若说陈度现在最不习惯的,就是呼延族刚才说的那一套。
即便是在部落化痕跡最重的六镇边陲,即便是在本应看重实战军功的边军中。
但凡有点官职的,別管大小。
见个面,都不用干別的。
起手就是互报又长又囉嗦的世家郡望名字,就算出身寒门庶姓也要想方设法找个祖上关係攀附一番。
“我不是和呼延兄说过嘛?”陈度摇头:“祖上世系复杂,难以考证,不过可以確定绝非鲜卑侯莫陈部落就是了。”
不知为何,呼延族鬆了口气:“那便好,那便好。我也是这么和高三哥说的,只是高三哥觉得大好潁川不待,为何跑到六镇这罪臣徙边之地罢了。”
“不只是这原因吧。”陈度看著呼延族神態,心下瞭然不少,倒不是说高昂不看重世家郡望,多少而已罢了。“只怕是若你告诉三郎我是鲜卑侯莫陈氏子弟,怕是三郎今夜就不会让你来找我了。”
呼延族只好乾笑,胡乱点头一番,身体姿態却也明显没那么紧绷了。
胡汉之爭,或者说鲜卑华汉之爭,即便在孝文皇帝南迁洛阳后,依然是如暗波潜流汹涌,呼延族自然清楚。
只是好些话不能摆明了说,高昂这才试著用另外一种十分普遍的世家郡望来做打听,来做確认。
至於呼延族,虽然数百年前,也是南匈奴迁入汉地一支,早已视自己为汉人了。
只能说世家门阀,鲜卑诸胡华夏,这其中的交错隔阂,如今陈度算是亲身体会了一些。
说起来,对自己这些汉地来的边兵,这斛律石诸多这般那般限制,是不是有胡汉大防的原因?
不过,不管斛律石那边如何。
现在陈度手中多了一份极大的把握,那就是高敖曹!
既然呼延族让高敖曹知道了自己的想法,且高敖曹还在一定程度上表达了对於自己想法的赞同。

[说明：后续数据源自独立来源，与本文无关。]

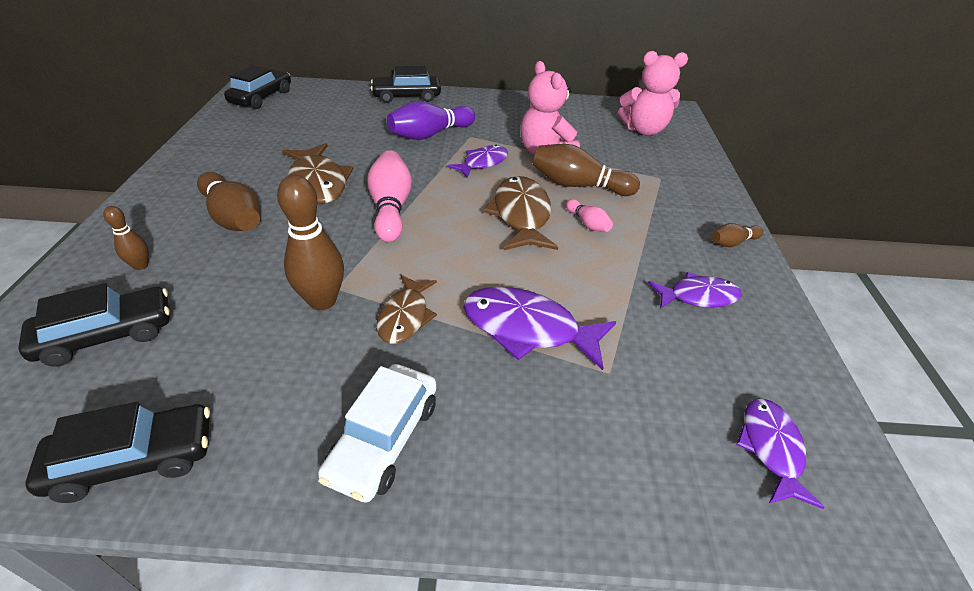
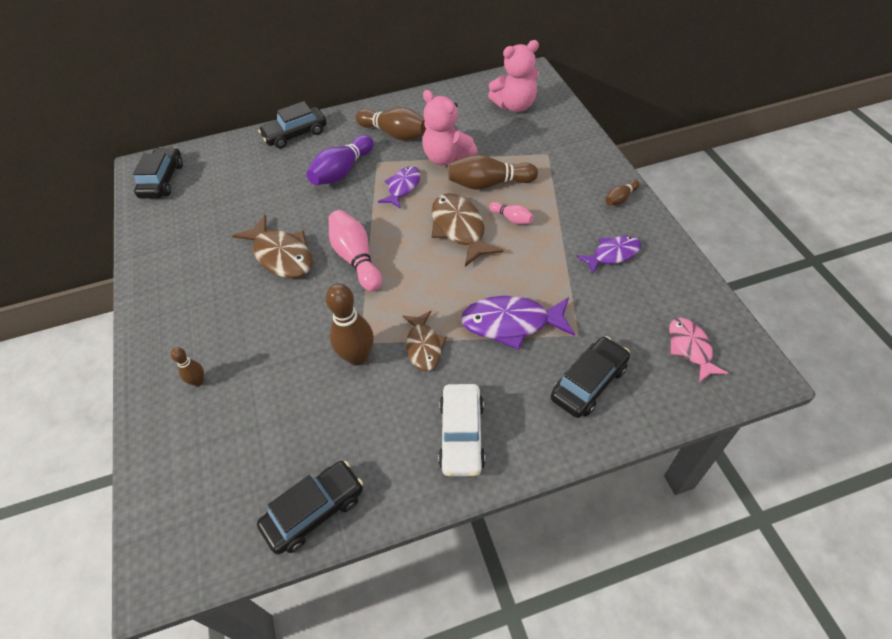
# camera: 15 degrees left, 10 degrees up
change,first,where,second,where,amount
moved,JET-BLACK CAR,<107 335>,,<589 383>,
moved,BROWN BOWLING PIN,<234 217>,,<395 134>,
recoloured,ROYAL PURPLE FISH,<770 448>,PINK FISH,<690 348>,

那么自己就更有理由相信,对於这位只有二十出头的未来东魏第一汉人猛將,对於危险的嗅觉,那是天生就有的。
也许明天或者后天,高敖曹会亲自来找自己也说不定。
但现在时间比什么都宝贵,要爭取时间,先做一些事!
毕竟自己现在真就如同在一片战爭迷雾中,伸手不见五指,这种不安和不受掌控的感觉,十分危险!
如果是自己猜的那种最糟糕的情况,这些反常的劫掠行伍,是柔然前锋的一只偏师呢?
如果从柔然可汗庭发兵而来,轻骑昼夜行进两百里轻而易举。
那么自己掌握柔然人行动的具体信息,早一天晚一天都是天壤之別,生死之別!
等不及高敖曹明天或者后天白天来找自己了,今晚就要出城探查!
不过虽然决意已定,但陈度表面还是若无其事,开口顺著刚才说的郡望名族,趁热打铁,继续来言。
“既说到家世,据我所知,三郎的高家在渤海也算名望了吧?徵辟察举入仕,应都不是难事才对,如何会来怀荒这等苦寒军镇?”
“这就说来话长了。”一说到这,呼延族明显如陈度预料般,情绪低落许多。“三哥说过,他家这一支高氏虽是世家,却也只是在蓚县而已,无论家传修为真气还是名望,都与真正的高门四姓相去甚远。”
“范阳卢,清河崔,滎阳郑,还有一个太原王?”陈度试著对了下自己记忆中的北魏汉人四大望族,也是孝文帝钦定的四姓高门,歷史上有个专门的词形容此事,那就是定族姓。【注1】
古往今来,孝文帝干这事也算是独一份的。
只是没想到,在这个拥有真气修行世家的南北朝,居然也是这四家。
呼延族点点头:“不错就是这四家,比起他们,三哥的高家虽说也是渤海豪右,但还是是差的远了。”
说到这些世家门阀秘闻,呼延族话匣子一下又打开了,眼神和言语中多了明显的羡慕:“据说当年高祖皇帝还专门赐予四家,各种皇家修行秘法和引物。”
“而且还那那些高门据说还分到了些皇室余火,后来这四家子弟只要持有冠姓真名,便可文修入仕,即为清官,而非浊官。”
陈度默默点头,呼延族所说的这清官浊官,在北魏南梁此时並非指为官贪腐还是清廉。
稍有常识的都知道,那清浊指的乃是指自魏晋以来,门阀士庶等级越发分明森严的背景下,连带著朝中官职也出现了清浊之分。
清官之位往往地位清要,升迁迅捷,且俸禄优厚,自然长期为世家大族门阀把持。
与之相反,寒门或者极少数庶姓担任的便是浊官,自然也是晋升无路。